Come on girl - you can do it! :lol:


----------



## Jumperforjoy

Awe haha just found this thread, silly mare she really is trying for the record 

Hope to see. Bouncing baby SOON :lol:


----------



## TrueColours

STILL nothing?! :shock:


----------



## New_image

No baby.


----------



## Kayella

Holy Horse Hooters! Jeez she's got a rack. :lol:


----------



## CLaPorte432

I don't think she's pregnant. I think you over-feed. ;-)


----------



## Piaffe

Oh goodness Jinx! 

What day is she on? Over 370 right?


----------



## palominolover

Wowza. She looks ready to burst. What is she waiting for?:shock: On a happier note, she is a STUNNING, STUNNING mare, and that stallion is just gorgeous. I'm really looking forward to this foal.


----------



## New_image

375.... 

I think shes hoping to set a record. Let me correct that statement. I think she _was _hoping to set a record, she is beginning to be very un-comfortable. Poor girl, I think shes over it and on our side now. Baby, however, clearly hasn't gotten the memo.


----------



## HeatherGavitt

I wanna see a baby! Come on mama!


----------



## MissKriss

Gorgeous momma you've got there!! I cant wait to see this baby 

Congrats by the way!!
_Posted via Mobile Device_


----------



## frizzy

She beautiful, Hope the foalie comes soon


----------



## arrowsaway

How did you register your mare? A friend and I were debating, she says the jockey club won't accept sabino and I looked it up, she's right. Just curious! Sorry if it's already been stated.

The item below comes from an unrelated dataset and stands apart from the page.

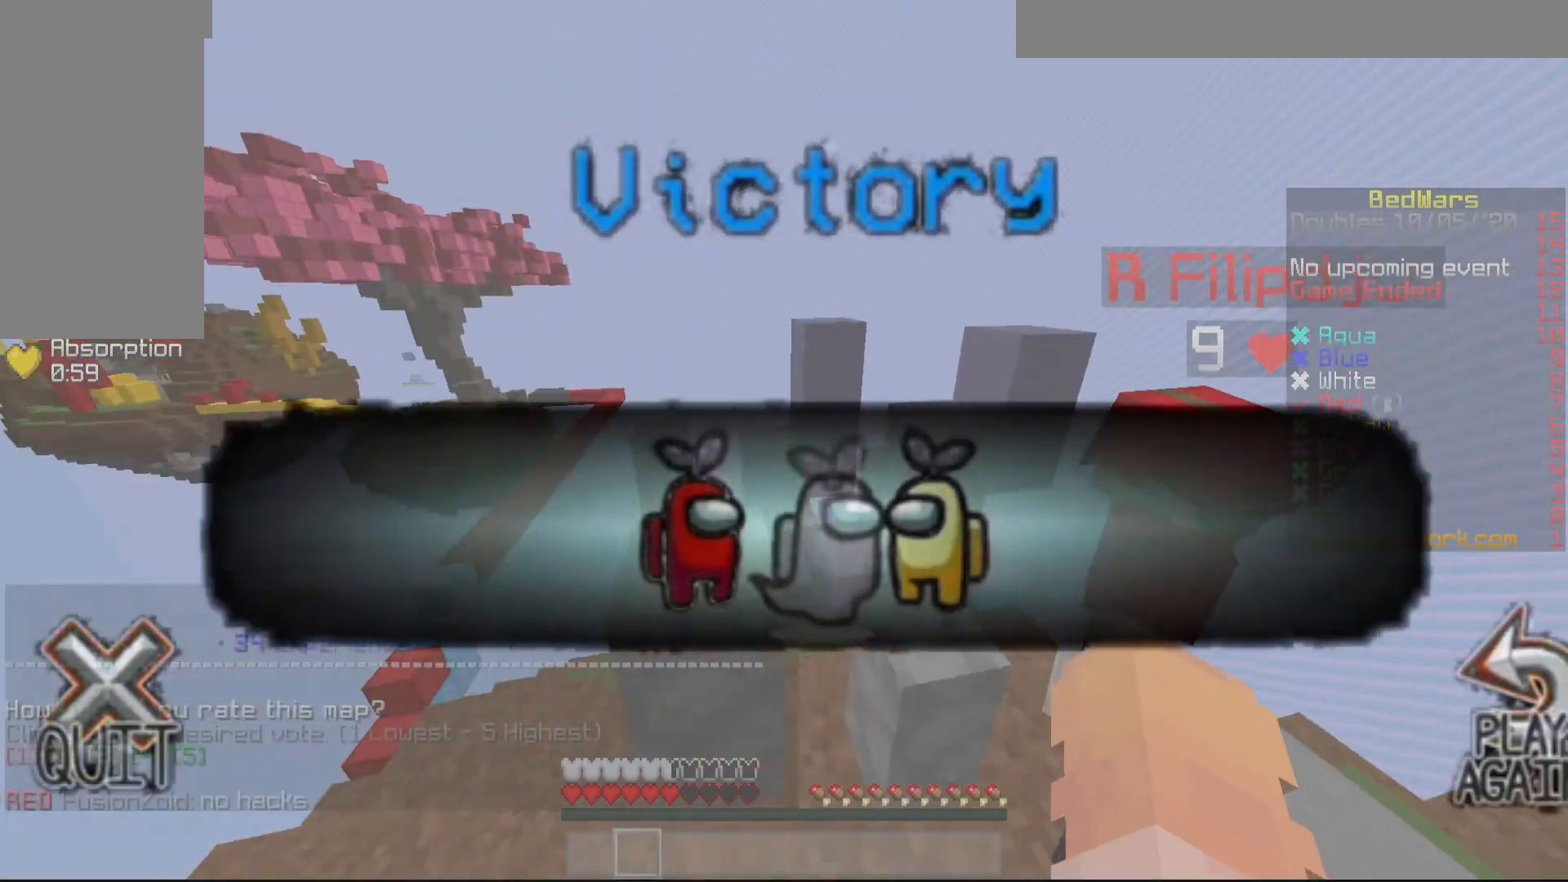
{"keys": [], "mouse": [], "events": [[200, "w", "up"]]}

She's beautiful nonetheless, and I can't wait to see what promises to be a lovely foal!


----------



## CLaPorte432

The JC does accept colored horses.


----------



## Asama

Beautiful mare! Cannot wait to see what she's cooking in there. must be something right special if it's taking so long!


----------



## Joie

arrowsaway said:


> How did you register your mare? A friend and I were debating, she says the jockey club won't accept sabino and I looked it up, she's right. Just curious! Sorry if it's already been stated.
> 
> She's beautiful nonetheless, and I can't wait to see what promises to be a lovely foal!


That is incorrect. Where did you look that up?


----------



## arrowsaway

https://www.registry.jockeyclub.com/registry.cfm?page=dotRegistryIdentifyThoroughbred

It doesn't say sabino is accepted anywhere.
I'm simply asking for clarification.


----------



## texasgal

arrowsaway .. they might not recognize the color as "sabino" .. but they register the horse. She is probably registered as "base color" with x-face and/or leg markings...

Hope that helps.


----------



## Joie

^^^ Exactly. "Sabino" isn't a color. In fact, I believe that Jinx would be considered dominant white? Have to ask the experts. The white markings are listed as exactly that, white markings.


----------



## CLaPorte432

She's sabino. Not dominant white.
_Posted via Mobile Device_


----------



## Kayella

Some registries don't recognize patterns, but that doesn't mean they will not register them.

And sabino is a coat pattern, which causes the roaning/jagged spots.


----------



## Joie

CLaPorte432 said:


> She's sabino. Not dominant white.
> _Posted via Mobile Device_


Are you certain? Because I am 99.9% sure that Puchilingui was Dominant White. It would make sense that she is as well.


----------



## New_image

I'm not sure about the dominant white question but yes, she is registered as a "bay or brown" with X markings threw the Jockey Club.

As already answered, they'll take the horses with color they just aren't registered as such. 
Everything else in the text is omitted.